La voirie perfectionnée, l'encouragement aux sociétés d'agriculture et à l'industrie laitière, l'ouverture d'écoles ménagères, la protection et l'aide du vrai colon: voilà l'oeuvre accomplie jusqu'à présent.
Évidemment, tout n'est pas encore parfait, mais le discours du trône nous laisse voir que le gouvernement entend ne pas s'arrêter en chemin, qu'il se propose d'apporter à chaque mal le remède nécessaire et qu'il est résolu à ne pas s'immobiliser dans la contemplation du passé.
Le discours du trône en est le sûr garant et le gouvernement peut compter sur l'appui de cette Chambre et du pays pour toutes les mesures tendant à améliorer le sort de l'agriculture et du colon.
Je suis sûr, M. le Président, que c'est aussi l'intention du gouvernement de réaliser ces réformes et ce progrès tout en les subordonnant aux nécessités supérieures de l'équilibre budgétaire, et je me plais à redire ici que jamais la situation financière de notre province n'est apparue plus brillante et plus solidement établie qu'à l'heure actuelle.
Avant de reprendre mon siège, je ne puis passer sous silence un autre fait mentionné dans le discours du trône: je veux parler de l'inauguration solennelle des monuments élevés tout près de cette enceinte à la mémoire de Mercier et Garneau.
Un peuple qui honore ses grands hommes s'honore lui-même, et il convenait, je crois, de signaler l'heureuse initiative du gouvernement en élevant au grand Canadien que fut Mercier cette statue, digne hommage de ses compatriotes.
Je me permets de formuler le désir, déjà exprimé, je crois, devant cette Chambre, que dans un avenir rapproché d'autres monuments seront élevés à Chapleau, Joly de Lotbinière, Chauveau.
Tout comme Mercier, ils en sont dignes. Ces grands hommes ont dû siéger avec éclat dans cette Chambre où bien des fois leurs voix éloquentes se sont fait entendre, toujours au service des causes les plus hautes. Mercier, Chapleau, Joly, Chauveau, ces hommes n'appartiennent pas seulement à leur parti, ils appartiennent au pays. C'est qu'ils furent de leur pays avant d'être de leur parti.
Mais, M. le Président, il est d'autres monuments que ceux de granit et de bronze, et c'est un de ces monuments que les gouvernements libéraux de cette province ont commencé à édifier et dont le gouvernement actuel, suivant l'exemple de ses devanciers, continue la construction avec constance et énergie. Sur les quatre côtés de ce monument sont inscrits ces mots qui caractérisent l'oeuvre accomplie par le Parti libéral: Éducation, Agriculture, Colonisation, Finances. Oui, l'éducation tirée du marasme; l'agriculture sortie de l'ornière où elle était embourbée; la colonisation encouragée et développée; les finances restaurées.
-------
Extrayez du texte de lecture, sans rien y modifier, le passage qui va de « Évidemment, tout n'est » jusqu'à « et du colon. » inclusivement.

[Données extraites d'une collection]
-------
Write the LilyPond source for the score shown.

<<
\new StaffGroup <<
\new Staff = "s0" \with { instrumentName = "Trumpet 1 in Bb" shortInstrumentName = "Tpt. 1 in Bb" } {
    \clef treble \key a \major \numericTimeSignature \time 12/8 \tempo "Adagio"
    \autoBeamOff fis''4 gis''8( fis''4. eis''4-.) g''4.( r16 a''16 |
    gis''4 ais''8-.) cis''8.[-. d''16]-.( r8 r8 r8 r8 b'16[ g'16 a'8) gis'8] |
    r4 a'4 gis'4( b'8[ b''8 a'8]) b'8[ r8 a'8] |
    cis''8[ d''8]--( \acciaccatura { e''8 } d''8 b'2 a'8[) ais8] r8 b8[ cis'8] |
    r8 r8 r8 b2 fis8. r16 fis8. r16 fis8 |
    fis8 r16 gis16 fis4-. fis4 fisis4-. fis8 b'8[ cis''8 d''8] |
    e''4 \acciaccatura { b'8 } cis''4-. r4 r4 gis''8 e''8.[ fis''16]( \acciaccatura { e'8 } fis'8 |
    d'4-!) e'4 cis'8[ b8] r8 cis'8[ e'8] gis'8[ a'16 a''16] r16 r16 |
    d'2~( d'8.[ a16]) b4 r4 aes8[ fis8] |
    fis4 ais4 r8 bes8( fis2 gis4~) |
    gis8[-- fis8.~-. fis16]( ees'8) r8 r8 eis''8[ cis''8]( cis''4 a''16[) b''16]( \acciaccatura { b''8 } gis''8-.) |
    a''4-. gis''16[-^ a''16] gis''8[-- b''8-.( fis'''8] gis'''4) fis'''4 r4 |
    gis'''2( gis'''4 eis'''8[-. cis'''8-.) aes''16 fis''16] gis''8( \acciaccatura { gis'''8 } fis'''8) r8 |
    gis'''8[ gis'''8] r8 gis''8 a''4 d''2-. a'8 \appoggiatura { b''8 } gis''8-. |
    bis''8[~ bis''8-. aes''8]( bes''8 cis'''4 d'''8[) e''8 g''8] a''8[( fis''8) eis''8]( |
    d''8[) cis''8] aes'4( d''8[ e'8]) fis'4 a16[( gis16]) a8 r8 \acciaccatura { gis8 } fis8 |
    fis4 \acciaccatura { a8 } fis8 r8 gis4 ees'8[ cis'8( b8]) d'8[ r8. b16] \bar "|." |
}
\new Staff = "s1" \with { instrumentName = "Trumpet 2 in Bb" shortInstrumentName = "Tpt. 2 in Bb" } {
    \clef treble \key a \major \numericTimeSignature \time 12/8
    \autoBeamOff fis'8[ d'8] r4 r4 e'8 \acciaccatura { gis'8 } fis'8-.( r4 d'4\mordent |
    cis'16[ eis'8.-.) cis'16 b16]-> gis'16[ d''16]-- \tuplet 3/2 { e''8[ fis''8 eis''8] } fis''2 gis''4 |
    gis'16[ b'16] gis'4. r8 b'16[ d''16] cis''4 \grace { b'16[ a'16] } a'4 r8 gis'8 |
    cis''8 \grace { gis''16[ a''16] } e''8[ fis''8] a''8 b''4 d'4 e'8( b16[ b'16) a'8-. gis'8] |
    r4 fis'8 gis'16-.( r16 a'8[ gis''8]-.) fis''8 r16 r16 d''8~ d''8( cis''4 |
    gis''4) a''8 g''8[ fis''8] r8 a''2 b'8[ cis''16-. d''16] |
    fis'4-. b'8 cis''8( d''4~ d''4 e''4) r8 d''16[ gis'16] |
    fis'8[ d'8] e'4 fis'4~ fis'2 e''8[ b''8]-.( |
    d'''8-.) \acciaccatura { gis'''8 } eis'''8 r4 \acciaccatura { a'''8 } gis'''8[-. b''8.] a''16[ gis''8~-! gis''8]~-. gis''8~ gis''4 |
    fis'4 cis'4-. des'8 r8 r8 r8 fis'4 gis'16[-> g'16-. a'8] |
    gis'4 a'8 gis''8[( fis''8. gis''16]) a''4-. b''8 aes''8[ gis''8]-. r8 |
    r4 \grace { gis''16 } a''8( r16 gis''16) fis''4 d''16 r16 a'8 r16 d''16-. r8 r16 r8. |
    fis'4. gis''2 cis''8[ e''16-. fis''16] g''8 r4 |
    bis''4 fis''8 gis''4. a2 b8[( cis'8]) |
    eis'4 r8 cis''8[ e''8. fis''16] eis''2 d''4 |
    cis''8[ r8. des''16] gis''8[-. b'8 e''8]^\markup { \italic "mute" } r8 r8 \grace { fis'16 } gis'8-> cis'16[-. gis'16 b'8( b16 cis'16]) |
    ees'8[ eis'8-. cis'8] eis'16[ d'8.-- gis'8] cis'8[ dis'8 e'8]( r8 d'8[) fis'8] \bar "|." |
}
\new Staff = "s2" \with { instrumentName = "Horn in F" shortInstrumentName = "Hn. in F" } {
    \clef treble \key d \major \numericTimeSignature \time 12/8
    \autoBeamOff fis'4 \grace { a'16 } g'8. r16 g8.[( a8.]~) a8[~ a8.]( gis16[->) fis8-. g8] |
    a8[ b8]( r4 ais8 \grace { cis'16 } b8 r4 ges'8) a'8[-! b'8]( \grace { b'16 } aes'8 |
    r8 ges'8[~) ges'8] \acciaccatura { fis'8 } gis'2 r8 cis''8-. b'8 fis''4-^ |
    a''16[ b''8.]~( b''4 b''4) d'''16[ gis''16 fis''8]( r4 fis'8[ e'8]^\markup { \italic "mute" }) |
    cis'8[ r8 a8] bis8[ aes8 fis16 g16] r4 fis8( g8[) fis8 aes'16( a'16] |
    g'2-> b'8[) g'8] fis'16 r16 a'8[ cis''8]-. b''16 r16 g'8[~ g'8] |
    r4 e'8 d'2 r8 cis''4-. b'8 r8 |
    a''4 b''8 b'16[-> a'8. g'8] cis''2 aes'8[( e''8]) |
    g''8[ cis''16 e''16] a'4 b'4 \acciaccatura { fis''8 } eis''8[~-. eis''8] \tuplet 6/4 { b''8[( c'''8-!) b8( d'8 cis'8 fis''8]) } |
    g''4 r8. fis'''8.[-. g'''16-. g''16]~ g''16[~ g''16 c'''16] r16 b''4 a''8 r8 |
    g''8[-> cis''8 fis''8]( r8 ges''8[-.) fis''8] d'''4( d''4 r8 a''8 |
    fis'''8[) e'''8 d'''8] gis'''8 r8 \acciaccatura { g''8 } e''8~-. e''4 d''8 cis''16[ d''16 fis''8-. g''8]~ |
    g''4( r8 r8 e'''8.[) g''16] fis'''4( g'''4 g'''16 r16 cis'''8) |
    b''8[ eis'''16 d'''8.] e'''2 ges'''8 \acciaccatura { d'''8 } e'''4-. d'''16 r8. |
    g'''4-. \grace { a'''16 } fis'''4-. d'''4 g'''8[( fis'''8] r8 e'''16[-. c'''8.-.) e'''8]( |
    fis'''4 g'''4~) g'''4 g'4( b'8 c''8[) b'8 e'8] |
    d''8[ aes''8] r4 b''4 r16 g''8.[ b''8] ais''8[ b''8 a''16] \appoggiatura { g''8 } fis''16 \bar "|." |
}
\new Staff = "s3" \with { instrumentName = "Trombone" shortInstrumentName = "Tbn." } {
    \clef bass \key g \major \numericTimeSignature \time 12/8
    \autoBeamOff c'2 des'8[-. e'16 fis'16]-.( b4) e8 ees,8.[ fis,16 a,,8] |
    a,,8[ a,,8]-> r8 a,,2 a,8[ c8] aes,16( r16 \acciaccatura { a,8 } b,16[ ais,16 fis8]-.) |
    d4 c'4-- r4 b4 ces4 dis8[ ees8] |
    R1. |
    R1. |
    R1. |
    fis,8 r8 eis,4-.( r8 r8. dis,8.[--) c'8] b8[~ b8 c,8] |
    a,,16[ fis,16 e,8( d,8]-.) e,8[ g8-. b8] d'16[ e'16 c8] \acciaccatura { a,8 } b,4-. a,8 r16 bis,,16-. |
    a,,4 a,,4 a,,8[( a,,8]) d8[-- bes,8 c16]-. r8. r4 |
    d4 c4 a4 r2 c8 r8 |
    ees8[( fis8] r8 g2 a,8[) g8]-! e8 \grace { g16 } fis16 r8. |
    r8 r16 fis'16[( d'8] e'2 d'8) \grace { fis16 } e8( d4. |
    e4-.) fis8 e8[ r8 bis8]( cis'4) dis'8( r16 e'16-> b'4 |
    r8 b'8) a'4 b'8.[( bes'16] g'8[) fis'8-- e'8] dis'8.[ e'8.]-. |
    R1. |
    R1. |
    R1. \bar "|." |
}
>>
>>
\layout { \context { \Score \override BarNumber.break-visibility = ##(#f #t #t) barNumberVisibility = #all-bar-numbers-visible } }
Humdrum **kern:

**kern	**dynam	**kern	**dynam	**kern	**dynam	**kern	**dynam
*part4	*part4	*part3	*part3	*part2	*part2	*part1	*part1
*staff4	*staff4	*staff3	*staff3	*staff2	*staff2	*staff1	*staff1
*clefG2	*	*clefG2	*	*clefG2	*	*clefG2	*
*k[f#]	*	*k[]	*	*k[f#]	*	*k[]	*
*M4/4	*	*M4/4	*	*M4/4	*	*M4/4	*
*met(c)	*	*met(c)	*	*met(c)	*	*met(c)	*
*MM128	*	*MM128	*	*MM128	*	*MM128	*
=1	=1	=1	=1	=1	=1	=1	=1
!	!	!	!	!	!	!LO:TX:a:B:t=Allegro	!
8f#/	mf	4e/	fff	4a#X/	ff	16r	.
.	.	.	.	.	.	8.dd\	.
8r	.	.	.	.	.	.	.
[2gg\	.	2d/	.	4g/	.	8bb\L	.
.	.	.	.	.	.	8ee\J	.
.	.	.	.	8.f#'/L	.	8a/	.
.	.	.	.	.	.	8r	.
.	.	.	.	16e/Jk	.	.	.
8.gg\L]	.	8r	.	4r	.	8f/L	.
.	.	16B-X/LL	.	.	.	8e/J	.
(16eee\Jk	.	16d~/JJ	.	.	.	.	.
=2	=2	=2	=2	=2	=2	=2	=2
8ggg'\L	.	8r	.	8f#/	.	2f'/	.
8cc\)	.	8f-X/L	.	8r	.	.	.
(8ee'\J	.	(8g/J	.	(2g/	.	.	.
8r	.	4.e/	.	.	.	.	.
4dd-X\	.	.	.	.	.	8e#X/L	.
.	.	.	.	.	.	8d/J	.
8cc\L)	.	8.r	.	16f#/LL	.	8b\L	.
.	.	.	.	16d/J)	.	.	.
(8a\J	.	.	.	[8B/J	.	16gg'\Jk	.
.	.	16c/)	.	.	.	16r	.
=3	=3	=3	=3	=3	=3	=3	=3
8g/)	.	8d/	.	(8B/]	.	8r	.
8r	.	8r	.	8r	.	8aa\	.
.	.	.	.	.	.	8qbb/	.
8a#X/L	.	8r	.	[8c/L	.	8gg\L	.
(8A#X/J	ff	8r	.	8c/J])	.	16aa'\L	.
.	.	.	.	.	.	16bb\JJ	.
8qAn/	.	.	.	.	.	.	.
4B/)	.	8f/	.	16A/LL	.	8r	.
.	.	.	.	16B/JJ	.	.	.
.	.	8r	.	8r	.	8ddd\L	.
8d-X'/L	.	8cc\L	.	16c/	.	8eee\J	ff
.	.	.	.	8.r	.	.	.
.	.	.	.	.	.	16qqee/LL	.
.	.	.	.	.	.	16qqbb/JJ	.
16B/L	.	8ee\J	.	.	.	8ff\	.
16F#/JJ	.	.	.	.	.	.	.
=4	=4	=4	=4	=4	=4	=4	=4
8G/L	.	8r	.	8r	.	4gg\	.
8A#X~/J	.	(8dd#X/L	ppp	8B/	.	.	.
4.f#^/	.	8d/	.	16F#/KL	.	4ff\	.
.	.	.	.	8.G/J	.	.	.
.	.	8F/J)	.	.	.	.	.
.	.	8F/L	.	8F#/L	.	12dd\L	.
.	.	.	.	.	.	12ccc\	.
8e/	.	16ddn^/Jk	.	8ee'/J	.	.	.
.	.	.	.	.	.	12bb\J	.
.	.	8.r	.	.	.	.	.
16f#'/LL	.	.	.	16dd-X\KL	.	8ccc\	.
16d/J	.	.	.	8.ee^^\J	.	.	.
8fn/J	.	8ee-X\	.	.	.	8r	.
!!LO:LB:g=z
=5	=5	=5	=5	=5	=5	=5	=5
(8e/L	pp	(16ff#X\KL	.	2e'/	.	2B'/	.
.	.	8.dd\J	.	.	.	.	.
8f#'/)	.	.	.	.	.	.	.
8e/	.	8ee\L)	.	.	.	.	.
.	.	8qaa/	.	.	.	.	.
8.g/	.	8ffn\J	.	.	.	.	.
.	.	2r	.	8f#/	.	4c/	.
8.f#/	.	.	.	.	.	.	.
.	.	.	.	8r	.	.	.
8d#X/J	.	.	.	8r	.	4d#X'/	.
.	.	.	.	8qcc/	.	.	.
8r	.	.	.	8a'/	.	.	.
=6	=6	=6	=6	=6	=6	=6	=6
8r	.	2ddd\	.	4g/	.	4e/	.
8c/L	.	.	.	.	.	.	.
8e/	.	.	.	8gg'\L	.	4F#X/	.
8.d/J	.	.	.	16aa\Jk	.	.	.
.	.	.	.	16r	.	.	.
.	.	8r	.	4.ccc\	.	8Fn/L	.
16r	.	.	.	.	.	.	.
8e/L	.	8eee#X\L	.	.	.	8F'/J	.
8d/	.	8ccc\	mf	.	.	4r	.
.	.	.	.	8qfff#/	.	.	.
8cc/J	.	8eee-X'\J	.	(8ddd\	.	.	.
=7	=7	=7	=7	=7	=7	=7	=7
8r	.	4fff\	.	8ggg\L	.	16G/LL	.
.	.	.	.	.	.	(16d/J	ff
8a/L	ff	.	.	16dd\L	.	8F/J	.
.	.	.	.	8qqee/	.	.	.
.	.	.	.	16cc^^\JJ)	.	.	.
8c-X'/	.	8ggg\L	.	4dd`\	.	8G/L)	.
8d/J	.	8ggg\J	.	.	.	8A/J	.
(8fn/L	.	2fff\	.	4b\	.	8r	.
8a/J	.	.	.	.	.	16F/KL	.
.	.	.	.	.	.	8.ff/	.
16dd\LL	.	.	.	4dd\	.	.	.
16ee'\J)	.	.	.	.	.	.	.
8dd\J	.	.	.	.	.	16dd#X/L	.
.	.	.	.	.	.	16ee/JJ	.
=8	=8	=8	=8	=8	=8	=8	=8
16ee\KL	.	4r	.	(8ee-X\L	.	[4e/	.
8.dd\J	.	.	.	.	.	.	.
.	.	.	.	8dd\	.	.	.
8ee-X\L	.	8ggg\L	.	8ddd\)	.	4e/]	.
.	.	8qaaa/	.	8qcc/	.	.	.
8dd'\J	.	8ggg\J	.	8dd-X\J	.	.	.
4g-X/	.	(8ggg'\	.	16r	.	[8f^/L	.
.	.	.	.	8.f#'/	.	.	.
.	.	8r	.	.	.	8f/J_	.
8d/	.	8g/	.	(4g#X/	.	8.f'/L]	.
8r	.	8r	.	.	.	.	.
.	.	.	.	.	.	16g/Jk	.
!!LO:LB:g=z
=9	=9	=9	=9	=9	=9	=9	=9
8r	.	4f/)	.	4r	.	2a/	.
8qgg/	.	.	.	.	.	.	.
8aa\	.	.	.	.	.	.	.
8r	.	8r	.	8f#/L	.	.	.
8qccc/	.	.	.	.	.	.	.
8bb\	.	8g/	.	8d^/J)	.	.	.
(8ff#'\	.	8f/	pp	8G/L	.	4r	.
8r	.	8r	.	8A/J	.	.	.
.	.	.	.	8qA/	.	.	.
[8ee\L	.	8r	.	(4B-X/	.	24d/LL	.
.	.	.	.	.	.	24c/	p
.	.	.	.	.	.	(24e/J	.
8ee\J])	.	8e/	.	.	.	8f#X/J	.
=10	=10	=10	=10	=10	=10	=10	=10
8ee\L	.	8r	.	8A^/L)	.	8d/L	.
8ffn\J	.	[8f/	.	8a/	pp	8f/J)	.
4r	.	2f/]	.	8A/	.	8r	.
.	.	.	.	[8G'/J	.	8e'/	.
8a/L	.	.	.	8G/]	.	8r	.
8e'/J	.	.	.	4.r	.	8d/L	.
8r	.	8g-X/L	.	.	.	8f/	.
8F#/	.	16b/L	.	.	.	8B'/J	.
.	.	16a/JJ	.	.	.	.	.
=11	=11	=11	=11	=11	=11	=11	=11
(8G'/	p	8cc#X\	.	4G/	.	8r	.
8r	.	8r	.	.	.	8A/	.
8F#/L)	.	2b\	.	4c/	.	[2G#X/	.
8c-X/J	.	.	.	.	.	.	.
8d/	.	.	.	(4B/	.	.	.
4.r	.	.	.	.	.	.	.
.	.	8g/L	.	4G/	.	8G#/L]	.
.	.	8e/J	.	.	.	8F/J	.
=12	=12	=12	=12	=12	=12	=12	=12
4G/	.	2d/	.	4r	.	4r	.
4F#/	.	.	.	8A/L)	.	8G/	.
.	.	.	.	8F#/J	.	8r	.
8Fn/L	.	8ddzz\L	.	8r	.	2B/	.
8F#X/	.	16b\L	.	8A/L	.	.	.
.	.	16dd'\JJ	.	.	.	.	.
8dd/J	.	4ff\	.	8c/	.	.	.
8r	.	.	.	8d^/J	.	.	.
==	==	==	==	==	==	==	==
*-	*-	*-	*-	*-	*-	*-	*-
-------
[Résultat attendu]
Évidemment, tout n'est pas encore parfait, mais le discours du trône nous laisse voir que le gouvernement entend ne pas s'arrêter en chemin, qu'il se propose d'apporter à chaque mal le remède nécessaire et qu'il est résolu à ne pas s'immobiliser dans la contemplation du passé.
Le discours du trône en est le sûr garant et le gouvernement peut compter sur l'appui de cette Chambre et du pays pour toutes les mesures tendant à améliorer le sort de l'agriculture et du colon.